In 1991, a campaigning Bill Clinton charged: "The Reagan-Bush years have exalted private gain over public obligation, special interests over the common good, wealth and fame over work and family. The 1980s ushered in a Gilded Age of greed and selfishness, of irresponsibility and excess, and of neglect." He was right, at least about that, and a quick glance at the state of our Nation readily shows it.

Today,
with our once great manufacturing base all but completely exported,
with the fountain of Wall Street's 'funny money' increasingly known to
be toxic, our economy's dim outlook is approaching dismal, our future a
matter for considerable concern.
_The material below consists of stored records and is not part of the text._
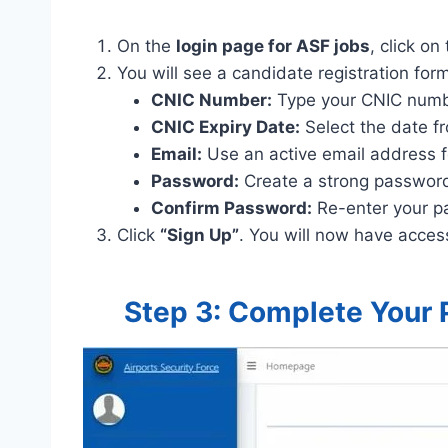
On the
login page for ASF jobs
, click on
You will see a candidate registration form. 
CNIC Number:
Type your CNIC numb
CNIC Expiry Date:
Select the date fr
Email:
Use an active email address f
Password:
Create a strong password (
Confirm Password:
Re-enter your p
Click
“Sign Up”
. You will now have acces
Step 3: Complete Your 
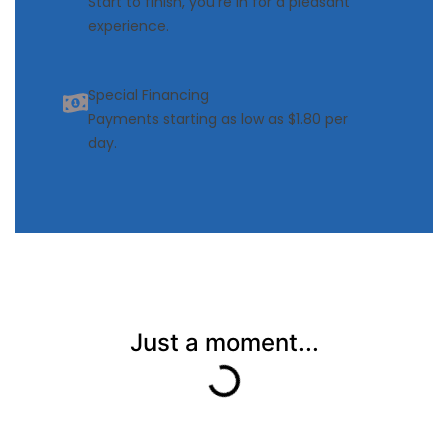
Start to finish, you’re in for a pleasant
experience.
Special Financing
Payments starting as low as $1.80 per
day.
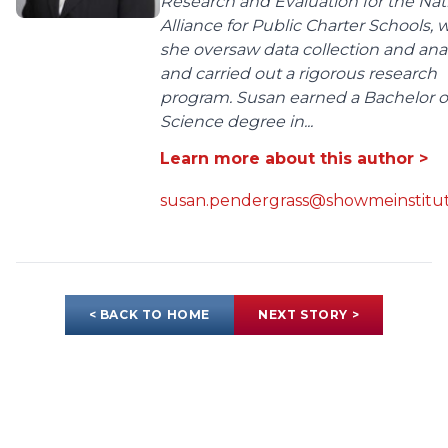
Research and Evaluation for the Nat
Alliance for Public Charter Schools,
she oversaw data collection and anal
and carried out a rigorous research
program. Susan earned a Bachelor o
Science degree in...
Learn more about this author >
susan.pendergrass@showmeinstitut
< BACK TO HOME
NEXT STORY >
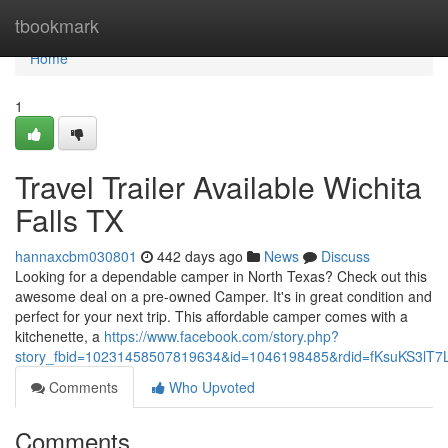
Home
tbookmark
Home
1
Travel Trailer Available Wichita
Falls TX
hannaxcbm030801
442 days ago
News
Discuss
Looking for a dependable camper in North Texas? Check out this
awesome deal on a pre-owned Camper. It's in great condition and
perfect for your next trip. This affordable camper comes with a
kitchenette, a
https://www.facebook.com/story.php?
story_fbid=10231458507819634&id=1046198485&rdid=fKsuKS3lT
Comments
Who Upvoted
Comments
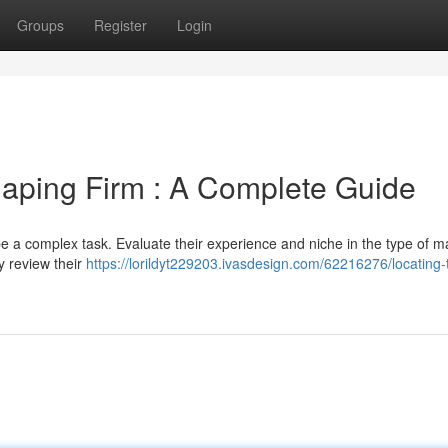
Groups
Register
Login
haping Firm : A Complete Guide
 a complex task. Evaluate their experience and niche in the type of ma
y review their
https://lorildyt229203.ivasdesign.com/62216276/locating-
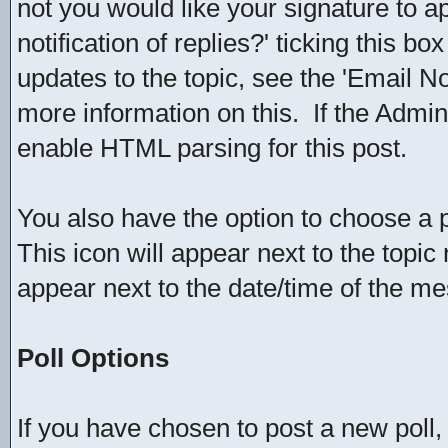
not you would like your signature to ap
notification of replies?' ticking this bo
updates to the topic, see the 'Email No
more information on this. If the Admin
enable HTML parsing for this post.
You also have the option to choose a p
This icon will appear next to the topic 
appear next to the date/time of the me
Poll Options
If you have chosen to post a new poll, 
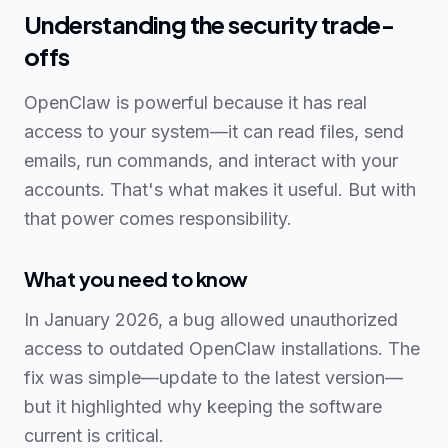
Understanding the security trade-
offs
OpenClaw is powerful because it has real
access to your system—it can read files, send
emails, run commands, and interact with your
accounts. That's what makes it useful. But with
that power comes responsibility.
What you need to know
In January 2026, a bug allowed unauthorized
access to outdated OpenClaw installations. The
fix was simple—update to the latest version—
but it highlighted why keeping the software
current is critical.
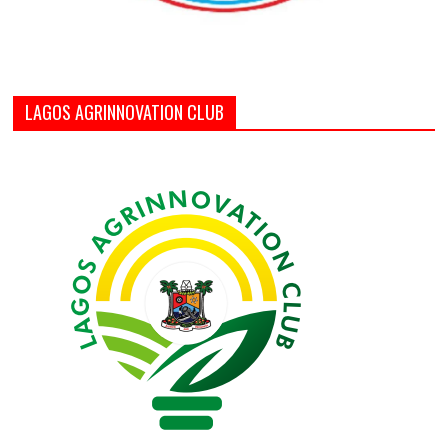
LAGOS AGRINNOVATION CLUB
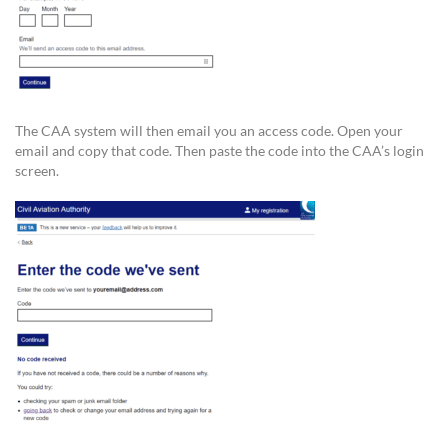
The CAA system will then email you an access code. Open your
email and copy that code. Then paste the code into the CAA’s login
screen.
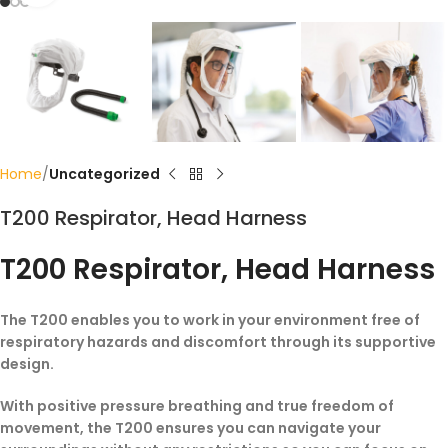
Home
Uncategorized
T200 Respirator, Head Harness
T200 Respirator, Head Harness
The T200 enables you to work in your environment free of
respiratory hazards and discomfort through its supportive
design.
With positive pressure breathing and true freedom of
movement, the T200 ensures you can navigate your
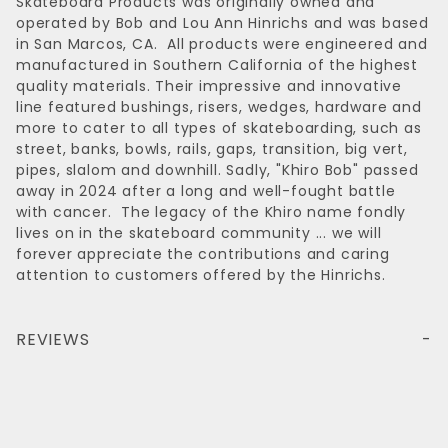
Skateboard Products was originally owned and
operated by Bob and Lou Ann Hinrichs and was based
in San Marcos, CA. All products were engineered and
manufactured in Southern California of the highest
quality materials. Their impressive and innovative
line featured bushings, risers, wedges, hardware and
more to cater to all types of skateboarding, such as
street, banks, bowls, rails, gaps, transition, big vert,
pipes, slalom and downhill. Sadly, "Khiro Bob" passed
away in 2024 after a long and well-fought battle
with cancer. The legacy of the Khiro name fondly
lives on in the skateboard community ... we will
forever appreciate the contributions and caring
attention to customers offered by the Hinrichs.
REVIEWS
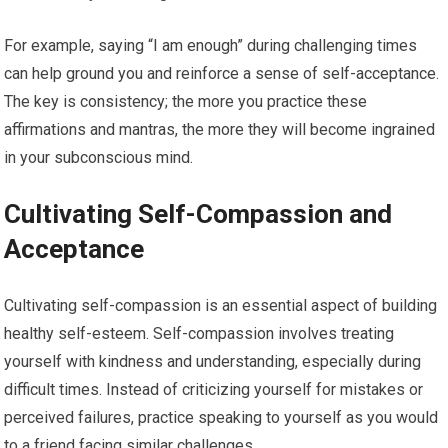
For example, saying “I am enough” during challenging times
can help ground you and reinforce a sense of self-acceptance.
The key is consistency; the more you practice these
affirmations and mantras, the more they will become ingrained
in your subconscious mind.
Cultivating Self-Compassion and
Acceptance
Cultivating self-compassion is an essential aspect of building
healthy self-esteem. Self-compassion involves treating
yourself with kindness and understanding, especially during
difficult times. Instead of criticizing yourself for mistakes or
perceived failures, practice speaking to yourself as you would
to a friend facing similar challenges.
Our leaders provide an
endless stream of delightful words, but sorrowful actions - unlike FDR,
President Obama sadly bailed out Wall Street, not Main Street. And then there's the perpetual war on 'our distant frontiers', even though those 'frontiers' are the countries of others. I
won't mention the status of our once vaunted civil liberties, nor the
toothless efforts of those societal groups that were once the proud
champions of them, but I will say that 'we, the people', have seen
better days.

At the end of Capra's film, the citizen's of Bedford Falls rally, together saving Jimmy Stewart and themselves from Mr. Potter. Rich and poor, immigrant and native born, democrat and republican, etc - nothing mattered except to do what was right, to build a bridge of solidarity over the yawning abyss of Pottersville.

Today,
it's said that America's political landscape has never been so
partisan, its people so divided; but, while we have been so busy
supporting leaders that haven't supported us, what's occurred? 'Divide and rule'
was the way the British Empire maintained a world where the 'sun never
set' upon it, and perhaps it's also the way that our own Mr. Potters
have ensured that the sun has indeed set upon us. But
across the political spectrum, 'we, the people' know something is indeed
wrong, with what we do about that yet being up to us, despite the power
of skilful manipulators in seeking to take that from us too. At
the moment, we have but one certainty - it will be a terrible shame if
we continue to fight each other instead of those that are profiting by
our doing so.

Perhaps 'solidarity' is more than a word, perhaps it's an answer, and the only one. I'm not saying Democrats should become Republicans, or vice-versa, but I am saying 'we, the people' have no one but each other. Too
much of our Nation's leadership has become as toxic as Wall Street's
funny money, their very existence having long been nurtured by it. Today, we don't face a political contest, we face a struggle for our future, the future of all we hold dear. Perhaps
it's time we stopped being Democrats or Republicans, and once more
became simply Americans - a people joined by a new awakening as to what
indeed once made us so great, a new awakening as to how so much that has
been taken from us can be reclaimed.

Just as trade unions were
once organized, maybe we must reach out to others that are near us to
form a new union of the people, by the people, and for the people. In Abraham Lincoln's Gettysburg Address, he spoke of a time that "government of the people, by the people, for the people,
shall not perish from the earth", but every day suggests it has, and
unless we organize as our forebears once did, I fear we shall perish
too, the empty souls of 'walking dead' being all that may remain.

Some
may say the 'Tea Party' movement is an effort to address a portion of
the issues I've cited, and while - despite aspects of its agenda - I
don't doubt the sincerity of some of those in it, the Tea Party's financing suggests hidden hands continue to use people as pawns.

Perhaps
it's time to shake the hands of those next to us, and in our
neighborhoods, our cities and our towns, to together begin to build a
genuine bridge over the abyss too many have already fallen into. While there will always be things which 'we, the people' won't agree upon, the imperative of a better future isn't one of them.